AÇÃO NECESSÁRIA A
Colete cada linha das entradas em que aparece a palavra "forecast", levando em conta a distinção entre maiúsculas e minúsculas.

TEXTO DE LEITURA
☆ ☆ ☆ ☆
Denominamos “carinhosamente” a Lei de Improbidade Administrativa de “LIA”. Assim chamávamos a Lei nº 8429/1992 e assim continuamos, mesmo após as significativas alterações trazidas pela Lei nº 14230/2021.
Como sabido, tudo que é novo assusta. Mas como sou uma otimista irreversível, tecerei alguns comentários sobre as principais alterações na LIA, sem procurar demonizá-las ou enaltecê-las. Mesmo porque só o tempo e, principalmente, a sociedade demonstrarão se o combate aos desmandos administrativos resta natimorto.
A primeira vez que me deparei com a palavra Probo, esta referia-se ao nome de um rapaz conterrâneo. Como nunca tinha ouvido aquele “nome”, corri para o dicionário e vi que significa integridade, honestidade, retidão. Pensei: Taí um pai que deseja acima de tudo que seu filho seja honesto, a começar pelo nome!
☆ ☆ ☆ ☆
MATERIAL DE ESTUDO

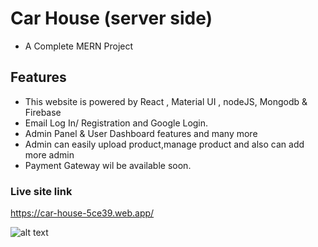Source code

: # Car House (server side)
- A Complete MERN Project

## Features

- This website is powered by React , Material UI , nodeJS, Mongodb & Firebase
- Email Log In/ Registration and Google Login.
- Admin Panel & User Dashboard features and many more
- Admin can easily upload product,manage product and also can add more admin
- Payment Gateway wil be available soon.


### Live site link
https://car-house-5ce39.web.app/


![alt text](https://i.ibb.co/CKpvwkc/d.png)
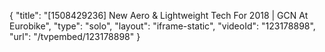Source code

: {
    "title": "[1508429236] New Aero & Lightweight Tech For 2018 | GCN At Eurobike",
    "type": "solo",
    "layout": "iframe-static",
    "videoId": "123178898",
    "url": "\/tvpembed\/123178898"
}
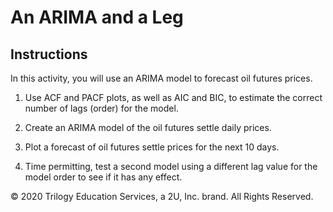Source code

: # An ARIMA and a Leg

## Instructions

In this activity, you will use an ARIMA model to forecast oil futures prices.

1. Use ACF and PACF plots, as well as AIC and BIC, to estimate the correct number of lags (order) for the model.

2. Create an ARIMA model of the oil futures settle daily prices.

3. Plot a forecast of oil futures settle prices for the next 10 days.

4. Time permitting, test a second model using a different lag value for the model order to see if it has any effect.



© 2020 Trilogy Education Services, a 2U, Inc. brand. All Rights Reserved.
☆ ☆ ☆ ☆
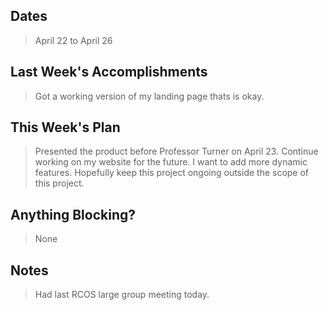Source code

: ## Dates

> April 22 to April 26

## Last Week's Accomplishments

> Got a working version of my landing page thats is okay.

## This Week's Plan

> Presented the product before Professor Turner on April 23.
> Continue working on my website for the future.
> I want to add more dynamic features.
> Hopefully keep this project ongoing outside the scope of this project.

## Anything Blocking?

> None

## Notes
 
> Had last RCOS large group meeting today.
☆ ☆ ☆ ☆
AÇÃO NECESSÁRIA B
De acordo com o texto de leitura, qual lei trouxe as significativas alterações à Lei de Improbidade Administrativa?

RESULTADO A
In this activity, you will use an ARIMA model to forecast oil futures prices.
3. Plot a forecast of oil futures settle prices for the next 10 days.

RESULTADO B
A Lei nº 14230/2021.